The new law was introduced in 2018. A minimum unit price of 50p increased the cost of a 3-litre bottle of strong cider to £11.25 and meant that whisky could not be sold for less than £14 a bottle. Bizarrely, although the objective of minimum unit pricing was to reduce consumption by “harmful and hazardous consumers”, the law did not affect the sale of Buckfast tonic wine, Scotland’s favourite ‘wreck the hoose juice’ or ‘commotion lotion’. At £11.93p a litre, ‘Buckie’ is too expensive to attract the minimum unit price. The results, after the first year in operation, showed that sales of strong cider had gone down by 18.6%, while sales of tonic wines like ‘Buckie’ had risen by 16.4%!

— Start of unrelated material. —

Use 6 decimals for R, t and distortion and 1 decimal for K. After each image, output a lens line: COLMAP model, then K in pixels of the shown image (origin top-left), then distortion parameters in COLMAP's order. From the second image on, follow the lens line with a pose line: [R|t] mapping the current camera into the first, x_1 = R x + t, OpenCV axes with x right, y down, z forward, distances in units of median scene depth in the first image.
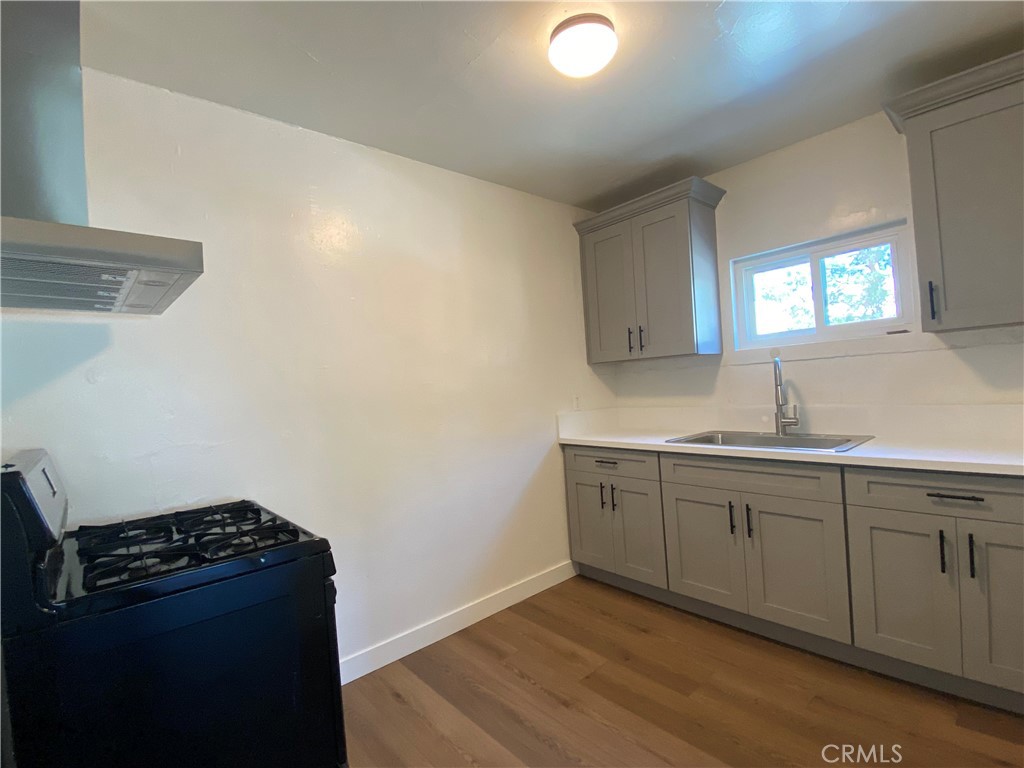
lens RADIAL K [[473.5, 0, 503.9], [0, 473.5, 384.5], [0, 0, 1]] dist [0.040230, -0.032974]
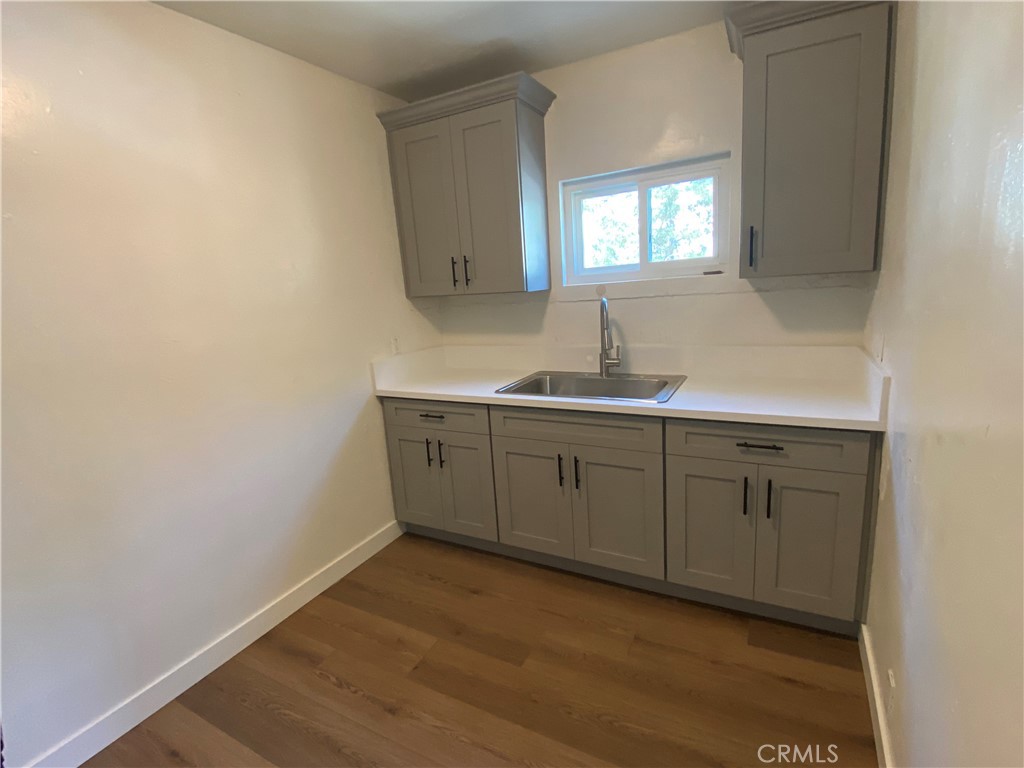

The coronavirus pandemic provided the greatest opportunity yet for the SNP government to exercise authoritarian control over alcohol sales, effectively closing down the hospitality sector over most of Scotland, wrecking countless businesses and costing thousands of jobs. In a country that regards whisky as one of the main pillars of the Scottish economy, the SNP government has gone out of its prohibitionist way to destroy the sector. While crime related to alcohol may have dropped, drug offences have spiralled, with over 1200 reported deaths last year, more than double the recorded deaths in 2014.

Sadly, it is no coincidence that drug and alcohol abuse affect the poorest in society the greatest. The prohibitionists within the SNP government must wake up to the fact that drug and alcohol dependency and addiction are not the cause of a problem, they are the results of one. Crude bans and ‘taxes’ like the minimum unit price only serve to exacerbate inequality. More legislation and red tape will not change the behaviour of irresponsible or dangerous drinkers. Enjoyed in moderation, alcohol can be part of a balanced lifestyle. However, when alcohol is not consumed responsibly, there are clear health and behavioural risks. Education, education, education, is the key, to paraphrase Tony Blair. But that is another area where the SNP government has an abysmal record. 

P. J. O’Rourke, the American political satirist, said: “No drug, not even alcohol, causes the fundamental ills of society. If we’re looking for the source of our troubles, we shouldn’t test people for drugs, we should test them for stupidity, ignorance, greed and love of power.”